(Beginning of Given records)
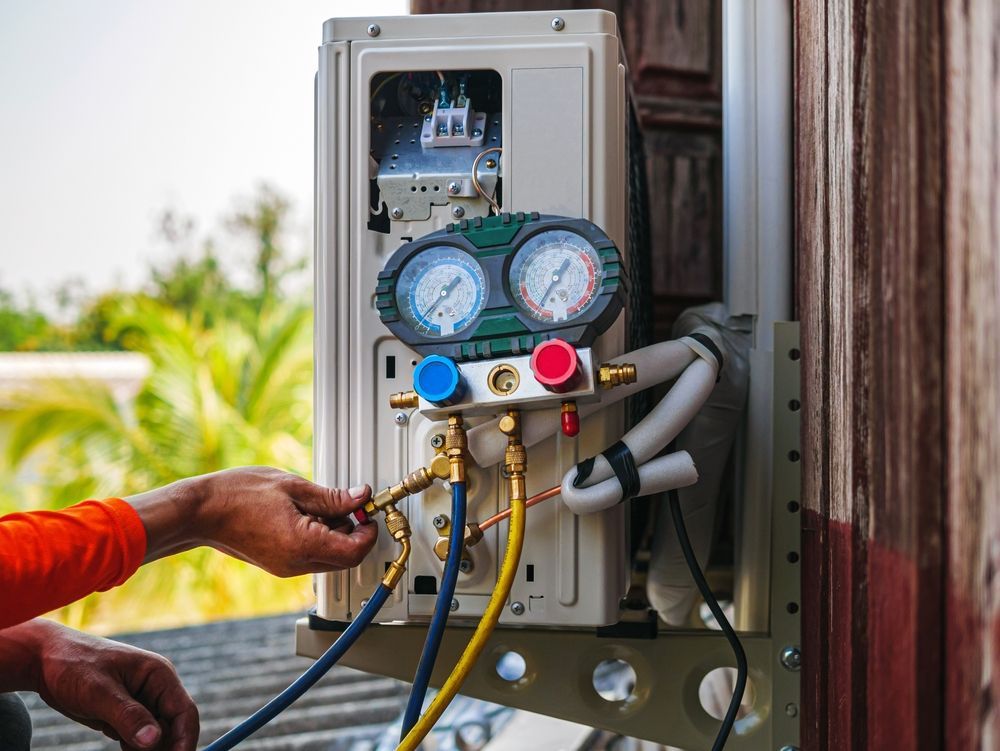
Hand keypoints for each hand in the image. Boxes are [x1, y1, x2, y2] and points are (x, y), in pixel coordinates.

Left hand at [0, 619, 197, 750]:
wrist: (44, 660)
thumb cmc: (73, 665)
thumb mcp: (99, 692)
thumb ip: (128, 715)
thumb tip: (154, 740)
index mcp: (158, 675)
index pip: (184, 711)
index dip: (186, 740)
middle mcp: (154, 688)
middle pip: (172, 726)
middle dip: (167, 749)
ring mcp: (140, 702)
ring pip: (155, 735)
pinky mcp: (124, 714)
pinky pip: (137, 738)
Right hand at [127, 467, 377, 576]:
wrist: (201, 511)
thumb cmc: (237, 495)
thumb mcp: (292, 486)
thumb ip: (332, 496)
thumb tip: (361, 496)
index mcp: (303, 545)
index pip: (354, 552)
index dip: (368, 532)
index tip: (367, 511)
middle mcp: (296, 563)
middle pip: (345, 558)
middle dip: (353, 531)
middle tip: (346, 503)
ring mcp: (286, 567)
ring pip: (329, 558)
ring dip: (335, 533)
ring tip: (316, 505)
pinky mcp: (279, 563)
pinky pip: (311, 555)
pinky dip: (318, 537)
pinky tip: (303, 514)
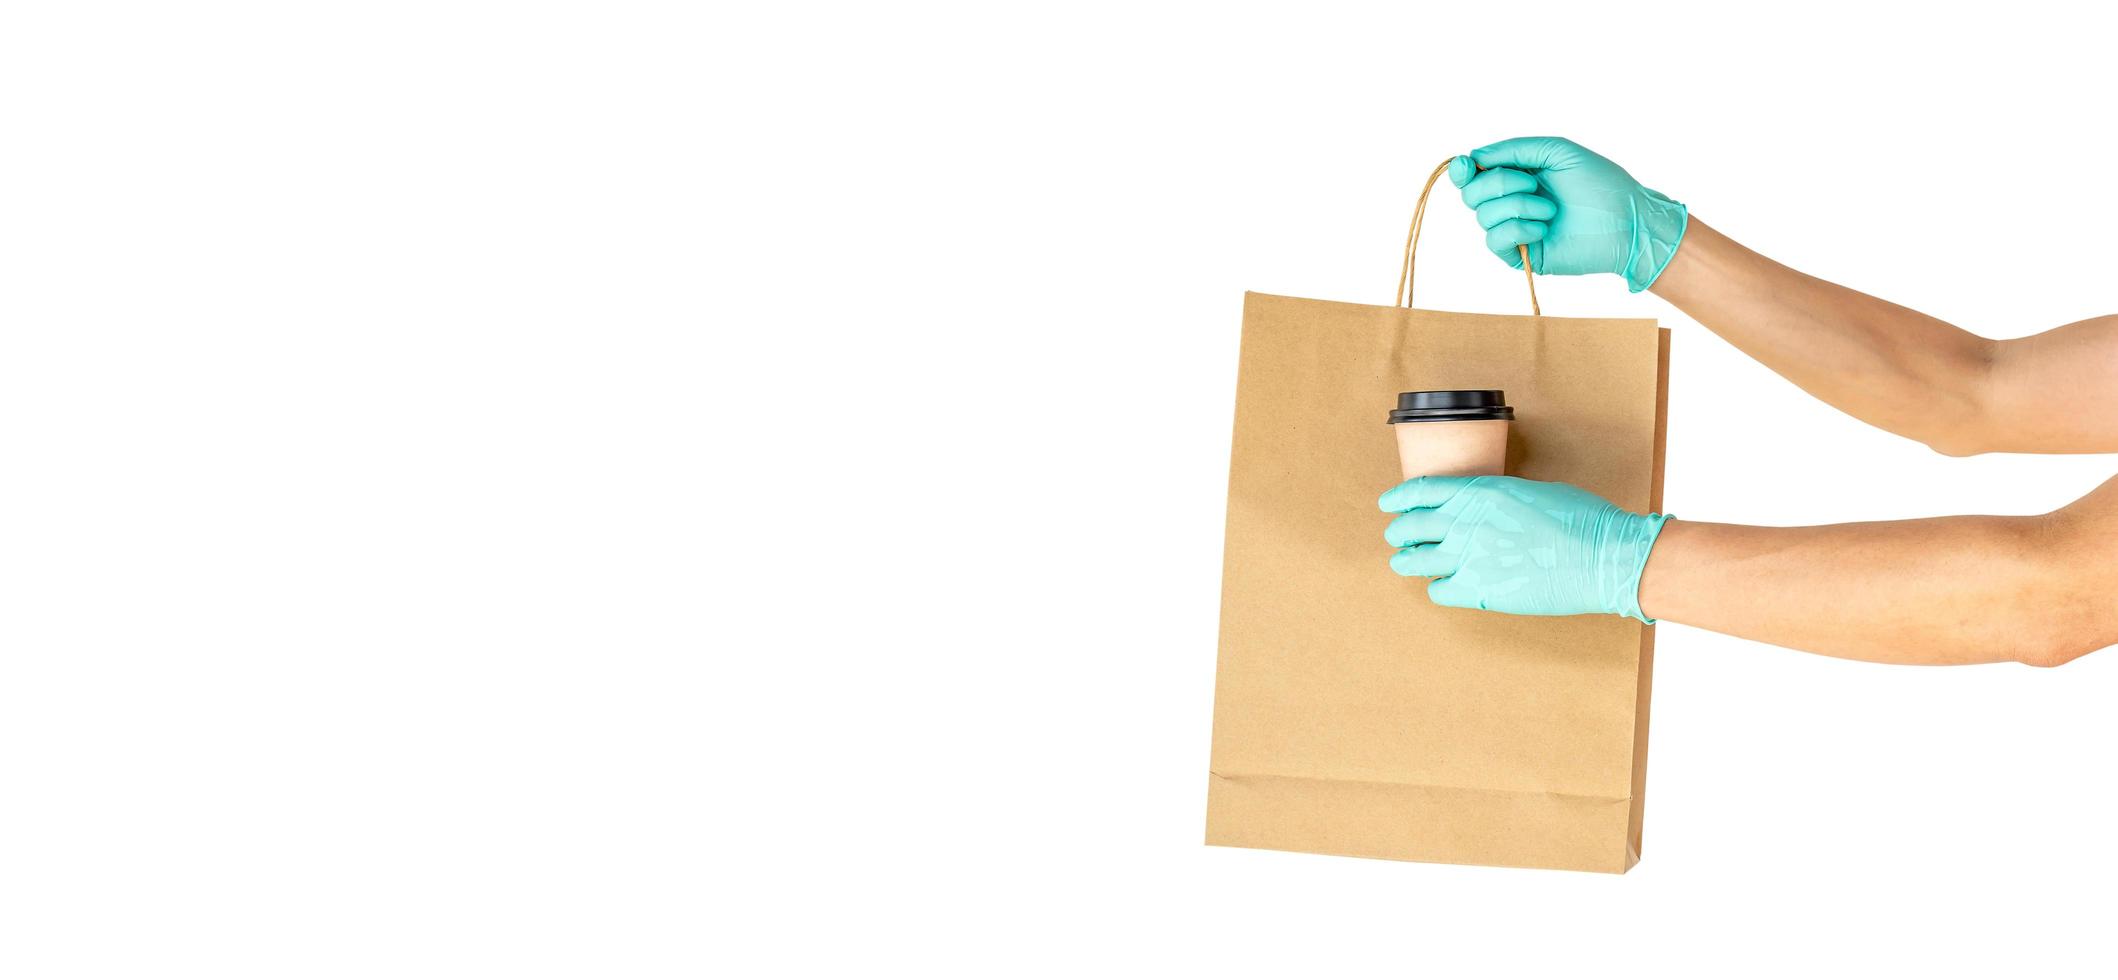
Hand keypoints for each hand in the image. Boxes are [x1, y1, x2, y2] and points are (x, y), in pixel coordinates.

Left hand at [1379, 475, 1670, 622]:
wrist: (1603, 557)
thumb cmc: (1581, 521)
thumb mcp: (1532, 492)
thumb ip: (1498, 499)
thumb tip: (1483, 508)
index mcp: (1480, 492)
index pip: (1421, 490)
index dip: (1399, 498)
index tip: (1389, 504)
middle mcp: (1466, 522)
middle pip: (1409, 526)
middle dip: (1399, 531)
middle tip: (1399, 537)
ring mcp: (1468, 557)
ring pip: (1413, 561)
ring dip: (1407, 561)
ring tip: (1407, 562)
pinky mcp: (1478, 591)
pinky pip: (1438, 590)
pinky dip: (1437, 587)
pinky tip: (1445, 586)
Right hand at [1445, 137, 1686, 292]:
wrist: (1627, 222)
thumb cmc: (1601, 184)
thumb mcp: (1557, 151)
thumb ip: (1514, 149)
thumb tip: (1473, 157)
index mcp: (1518, 175)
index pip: (1473, 174)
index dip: (1463, 169)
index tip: (1469, 166)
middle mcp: (1512, 201)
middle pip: (1471, 194)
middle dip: (1499, 184)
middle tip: (1534, 183)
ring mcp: (1515, 229)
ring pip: (1483, 216)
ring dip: (1518, 207)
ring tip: (1551, 209)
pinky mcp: (1522, 254)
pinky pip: (1494, 241)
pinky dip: (1517, 229)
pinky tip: (1543, 229)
(End of Given records)
## Task directions
All the material above should be written out exactly, with images omitted.

## Result of the task
Hand keypoints for each hand in the image. Boxes are [x1, y1, x2, y2] and points are (x, y), in pixel coordinates.

Left hand at [0, 619, 197, 750]:
wrist: (44, 660)
thumb cmc: (73, 665)
thumb mcp: (99, 692)
thumb ip: (128, 715)
thumb tip: (154, 740)
index mcp: (158, 675)
index pip: (184, 711)
index dip: (186, 740)
middle mcp: (154, 688)
middle pip: (172, 726)
middle dip: (167, 749)
ring mcp: (140, 702)
ring pip: (155, 735)
pinky mcp: (124, 714)
pinky pip: (137, 738)
Right hand at [127, 467, 377, 576]:
wrist: (201, 511)
thumb cmc: (237, 495)
thumb mcp: (292, 486)
thumb ip: (332, 496)
thumb tip: (361, 496)
index mcp: (303, 545)
index pip: (354, 552)
index dip: (368, 532)
index tip: (367, 511)
middle mcp: (296, 563)
middle pip: (345, 558)
middle dip: (353, 531)
middle tip: (346, 503)
ring mcp: (286, 567)
ring pip: (329, 558)
ring dip: (335, 533)
ring tip: (316, 505)
pinky mcp: (279, 563)
pinky pip: (311, 555)
pinky dip: (318, 537)
pinky tip: (303, 514)
Hand keypoints for each hand in the image. Boxes are [x1, y1, x2, y2] and points are (x, y), in pixel coordinates.

Left hand at [1379, 475, 1670, 622]:
wrist: (1603, 557)
thumb cmc: (1581, 521)
thumb mcp: (1532, 492)
thumb ip: (1498, 499)
thumb tip: (1483, 508)
index mcp: (1480, 492)
index pip: (1421, 490)
index dip: (1399, 498)
index tip: (1389, 504)
middle mcp: (1466, 522)
middle pip: (1409, 526)
middle dip: (1399, 531)
middle tip: (1399, 537)
ring mcp: (1468, 557)
ring pip: (1413, 561)
ring dip: (1407, 561)
ring tip: (1407, 562)
pinky mcp: (1478, 591)
pinky pip: (1438, 590)
pinky dip: (1437, 587)
pinky tip: (1445, 586)
Right hand at [1445, 137, 1686, 292]:
wrist: (1627, 222)
thumb cmc: (1601, 184)
thumb mcp: (1557, 151)
thumb ip: (1514, 149)
thumb tip: (1473, 157)
index mcp: (1518, 175)
index pip: (1473, 174)
index dip: (1463, 169)
index tip: (1469, 166)
middle mcp: (1512, 201)
middle pip: (1471, 194)
middle dip: (1499, 184)
middle tip: (1534, 183)
ring mcp: (1515, 229)
ring pip: (1483, 216)
ring dip: (1518, 207)
ring tip: (1551, 209)
pinky mcp: (1522, 254)
pinky pip: (1494, 241)
pinky dip: (1517, 229)
pinky tip: (1543, 229)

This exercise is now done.